Problem requirements » Please return every line of the records that contains the word "plain".

Given records »
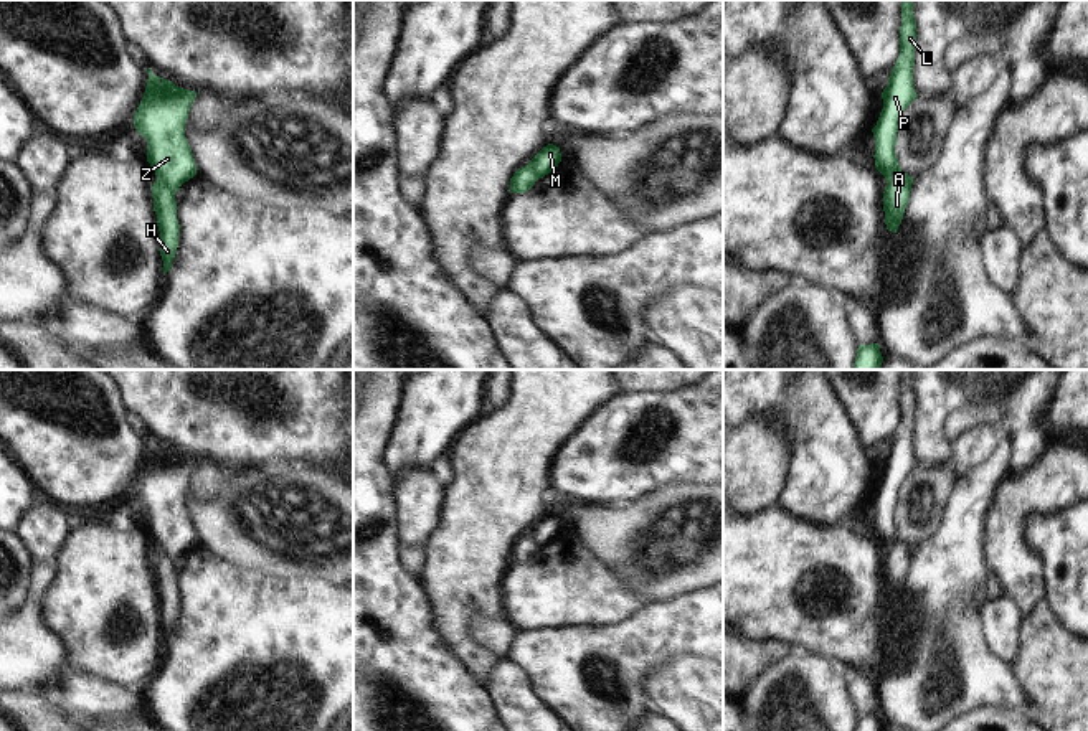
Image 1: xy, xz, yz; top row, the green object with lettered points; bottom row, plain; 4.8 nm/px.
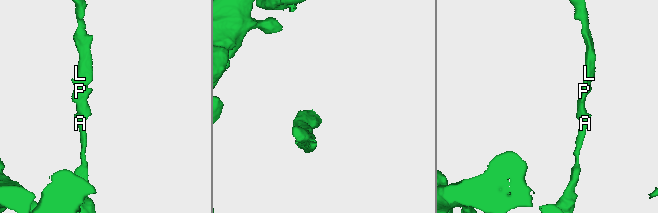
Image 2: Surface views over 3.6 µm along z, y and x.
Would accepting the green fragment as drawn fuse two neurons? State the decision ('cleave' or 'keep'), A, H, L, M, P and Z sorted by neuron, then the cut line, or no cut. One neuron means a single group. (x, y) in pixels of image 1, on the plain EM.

...

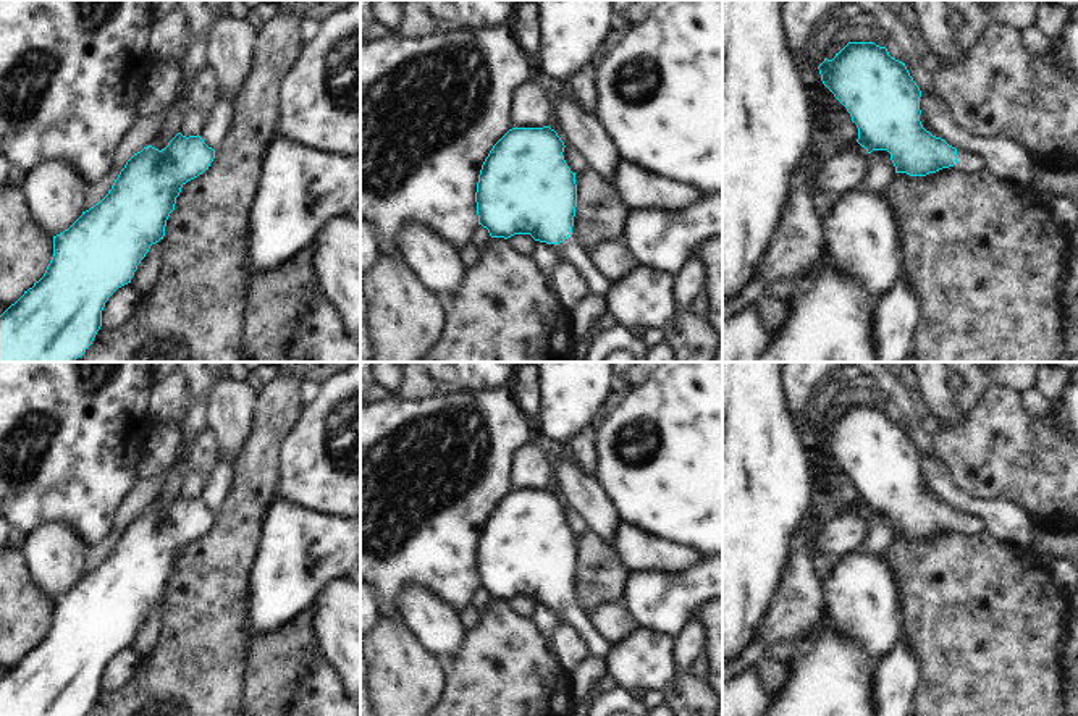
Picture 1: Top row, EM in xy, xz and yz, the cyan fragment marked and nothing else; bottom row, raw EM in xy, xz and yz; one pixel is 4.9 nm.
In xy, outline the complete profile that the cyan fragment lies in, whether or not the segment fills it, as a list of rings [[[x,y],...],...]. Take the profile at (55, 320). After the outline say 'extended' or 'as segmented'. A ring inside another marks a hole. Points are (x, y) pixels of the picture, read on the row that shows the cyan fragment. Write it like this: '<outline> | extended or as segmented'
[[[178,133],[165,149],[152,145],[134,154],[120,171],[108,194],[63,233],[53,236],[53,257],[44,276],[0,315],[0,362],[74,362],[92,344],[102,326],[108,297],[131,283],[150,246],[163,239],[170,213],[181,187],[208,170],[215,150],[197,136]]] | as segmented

Answer for this exercise »
Image 1: xy, xz, yz; top row, the green object with lettered points; bottom row, plain; 4.8 nm/px.
Would accepting the green fragment as drawn fuse two neurons? State the decision ('cleave' or 'keep'), A, H, L, M, P and Z sorted by neuron, then the cut line, or no cut. One neuron means a single group. (x, y) in pixels of image 1, on the plain EM.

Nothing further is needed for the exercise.